# Vehicle scheduling

Suppose there are $$n$$ resources which can do some work. Each resource has a number of time windows: $$tw_{i,k}=\{start_{i, k},stop_{i, k}\}$$, such that the resource can perform its functions only within these time windows.

There is a vehicle, which needs to drive to each resource in a fixed order and it takes $$d_i$$ time to drive from resource $$i$$ to resource $$i+1$$. Each resource requires time $$s_i$$ to do its work.

If the vehicle arrives earlier than resource's time window start, it has to wait for $$w_i$$ units of time.

The vehicle starts at time $$t_0$$, drives for $$d_0$$ units of time to the first resource, waits for $$w_0$$, then the first resource performs some work for $$s_0$$ units and the the vehicle drives to the next resource.
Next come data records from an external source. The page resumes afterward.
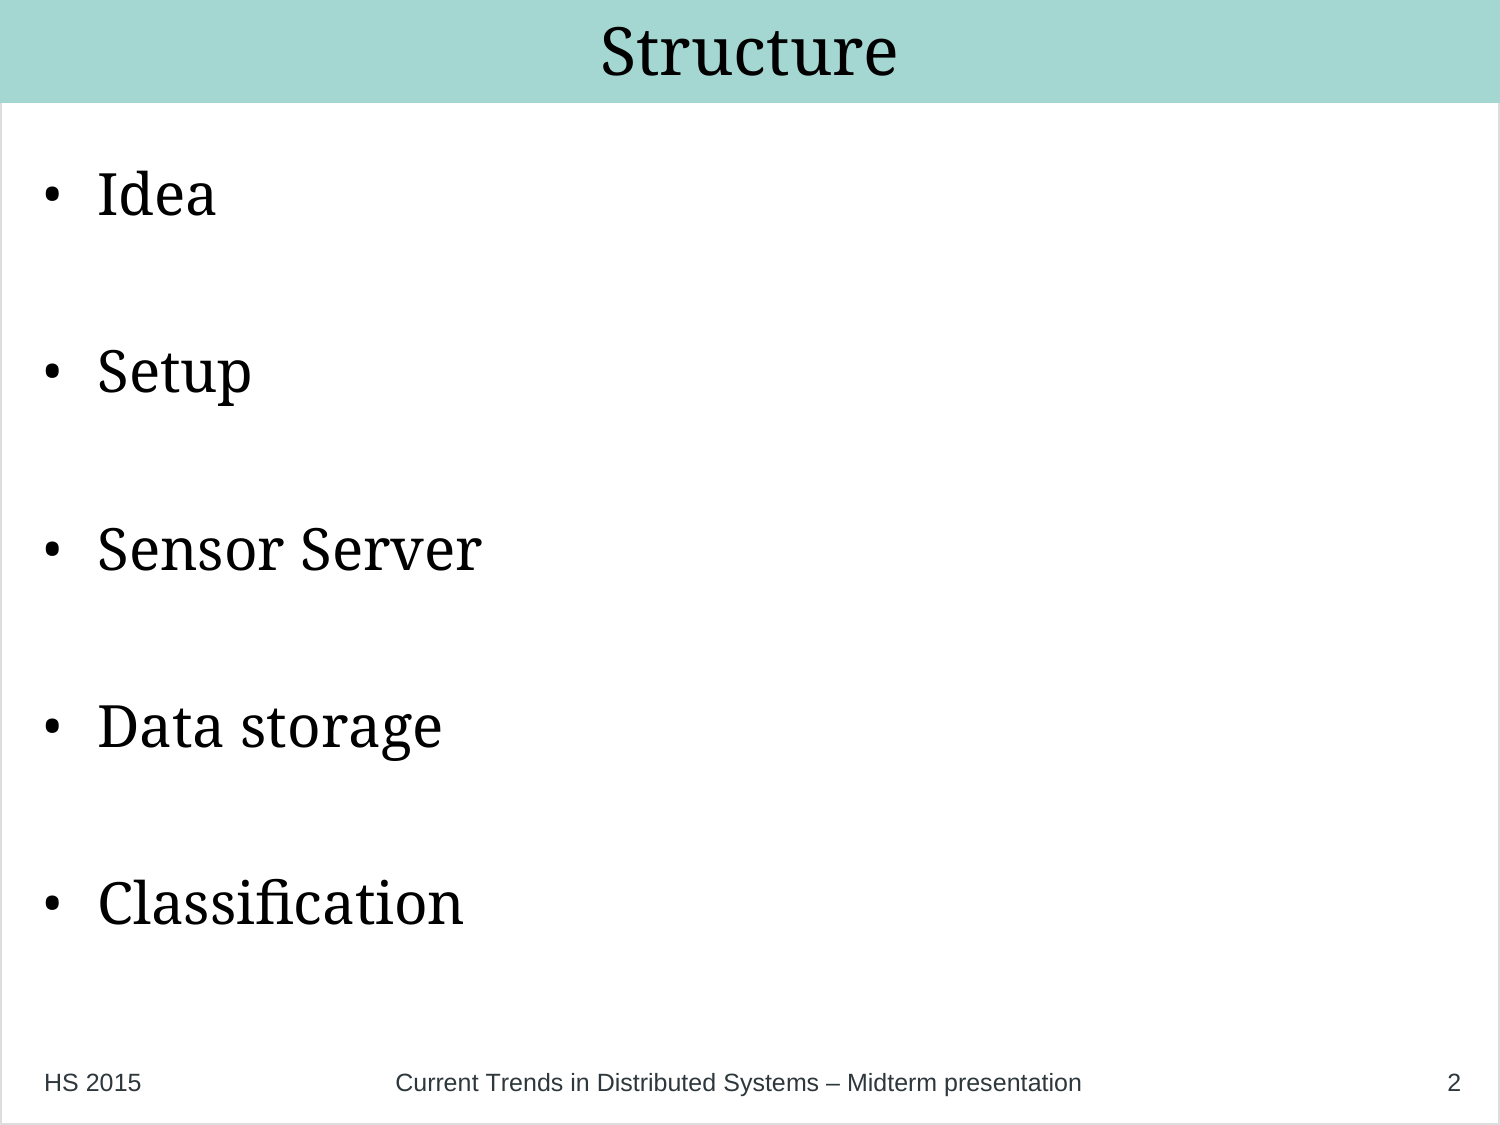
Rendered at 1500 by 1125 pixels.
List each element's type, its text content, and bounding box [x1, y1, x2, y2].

title Structure [0, 0, 1500, 100]
list Idea Setup Sensor Server Data storage Classification [26, 145, 1477, 1125]
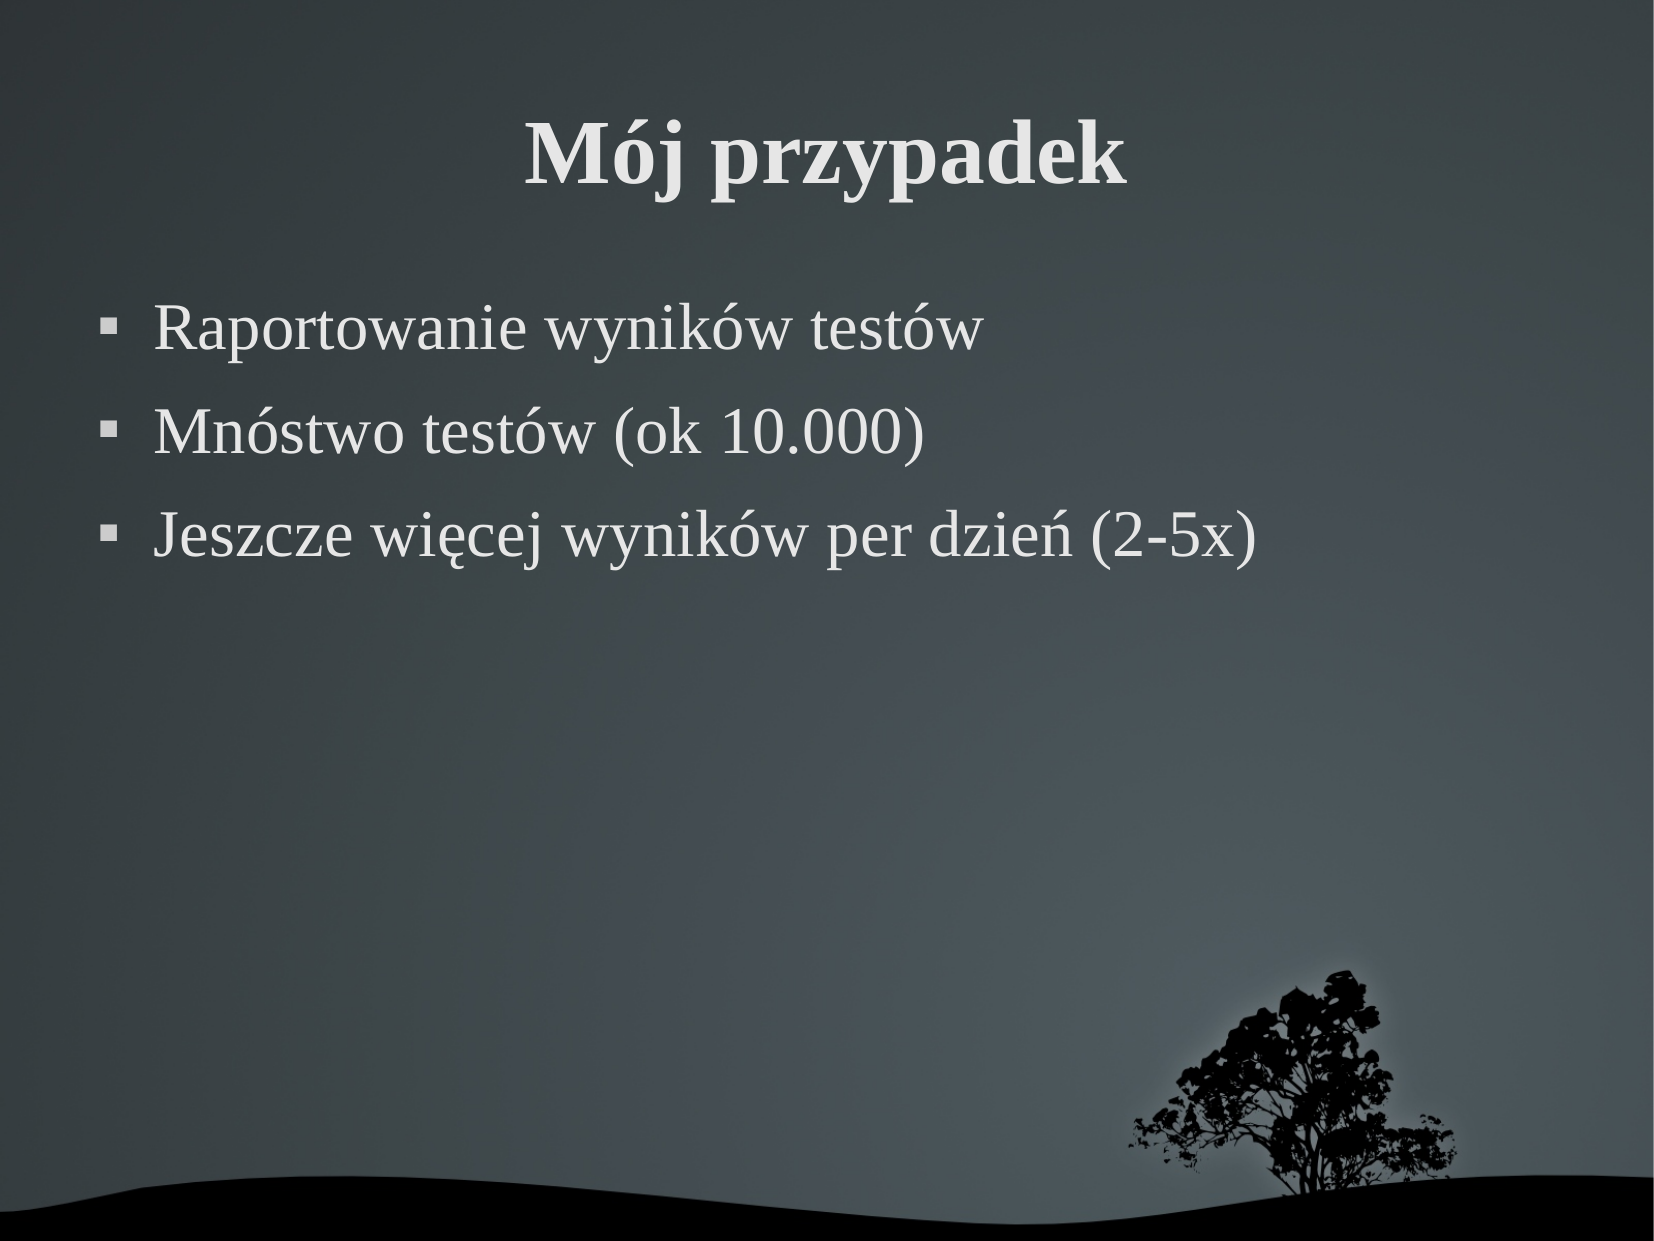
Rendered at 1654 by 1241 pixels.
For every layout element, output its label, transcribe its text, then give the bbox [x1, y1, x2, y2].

Given that the order of resources is fixed and $$d_i, s_i, tw_{i, k}$$ are constants I need to find vehicle's start time $$t_0$$, which minimizes the total waiting time $$w=\sum _n w_i$$, where $$w_i=\min_k(\max\{0, tw_{i,k}|start-t_i\})$$ and $$(t_i+w_i,t_n+w_n+s_n)\subseteq tw_{i,k}$$

Is there an efficient algorithm for this problem? Has it been studied in the literature?

Your problem is the same as optimizing the total time, since you always have to spend $$\sum_{i} d_i + s_i$$. The optimal solution is drive to the next resource, wait till the next time window that allows the resource to perform its function, let the resource perform its function and repeat.